December 14, 1992: "Sergei Suselov, who was the teenage Soviet national champion in sambo in 1989 and also the national teenage bodybuilding champion, will work for RINGS starting next year." [I guess he got bumped up!]
December 21, 1992: "RINGS 12/19 Ariake Coliseum show had all the $160, $120 and $80 seats sold out weeks ahead." Also in a note about merchandise sales at a WWF show Dave attended at the Cow Palace, he writes, "A few notes on the show beforehand. First, the lines and demand for merchandise is nowhere close to what it was even a few months ago. It's like night and day compared with almost all the offices in Japan, even the small ones, let alone Maeda where you have to stand in line for 15 minutes just to get near the tables."
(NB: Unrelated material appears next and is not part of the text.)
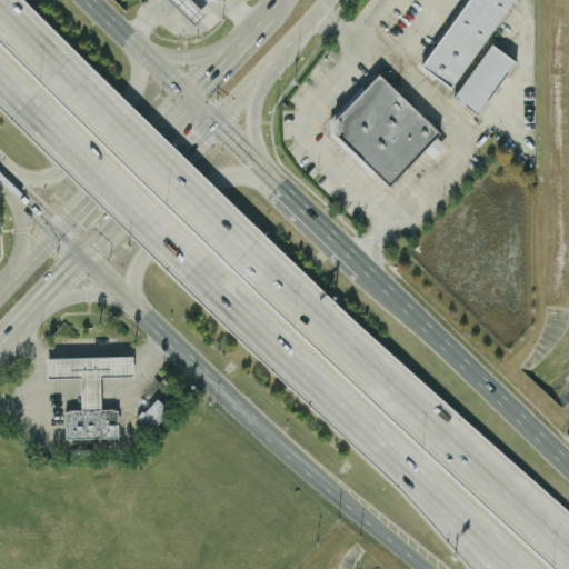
[(169,0),(193,25),(205,13),(191,0),(169,0)]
December 28, 1992: "In Tokyo, strong-style groups RINGS and UWFI ran shows 12/19 and 12/20 respectively, both drawing sellout crowds in 11,500 seat arenas with $162 top ticket prices. RINGS saw the major surprise as Chris Dolman was put over Akira Maeda via kneelock submission on Maeda's bad knee in the Mega-Battle tournament semifinals. The tournament championship match on 1/23 in Tokyo will have Dolman vs. Dick Leon-Fry to determine the first RINGS champion with Maeda in the semifinal for the first time against Herman Renting. It's one of those moves Maeda does whenever he has to, because the title will do more business with Maeda starting out as the challenger. The guy doesn't let his ego get in the way of doing what's right for the company. "
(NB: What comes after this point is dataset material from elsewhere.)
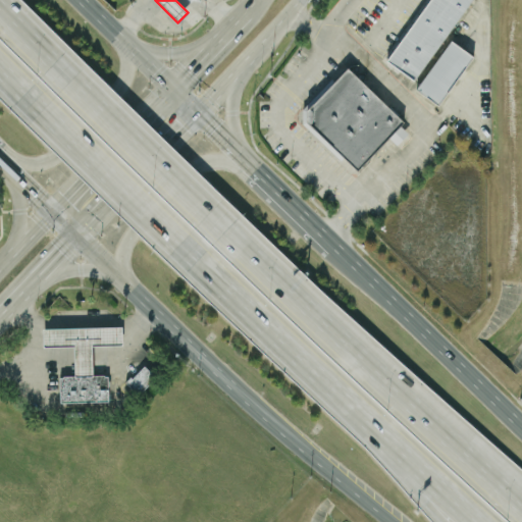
[(415,81),(469,0),(427,0),(386,61),(415,81)]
Then we have Dave's personal end-of-year picks, which offer the following on Maeda.
From "Wrestler of the Year": "Nobody this year stands out in all categories. Atsushi Onita and Akira Maeda are the most valuable wrestler to their promotions, which both did well this past year. However, Onita gets thrown out because he's an average worker and Maeda didn't work enough although seeing him live, he's deceptively good within the framework of his style."
From "Most Charismatic": "Really, Akira Maeda has more charisma than anyone in this business over the past several years with the exception of Hogan. For a one-man promotion to draw the houses they did, he's got to be taken very seriously here. I'll go with Vampire first because he literally came out of nowhere while the rest have been established stars for years. Maeda second."
We also have: "Gong Magazine's fan popularity balloting results: Natives: 1) Misawa; 2) Muto; 3) Tsuruta; 4) Tenryu; 5) Choshu; 6) Onita; 7) Chono; 8) Kawada; 9) Hase; 10) Kobashi; 11) Maeda; 12) Fujinami; 13) Liger; 14) Inoki; 15) Funaki; 16) Dragon; 17) Taue; 18) Takada; 19) Hashimoto; 20) Kikuchi. On the foreign side: 1) Hansen; 2) Dynamite Kid; 3) Hogan; 4) Norton; 5) Sting; 6) Vader; 7) Gordy; 8) Ultimate Warrior; 9) Scott Steiner; 10) Rick Steiner; 11) Williams; 12) Ace; 13) Mascaras; 14) Terry Funk; 15) Hawk; 16) Spivey; 17) Shamrock; 18) Sheik; 19) Haku; 20) Davey Boy Smith and Doug Furnas tied."
OK THAT'S IT, THANKS AND SEE YOU IN 1993.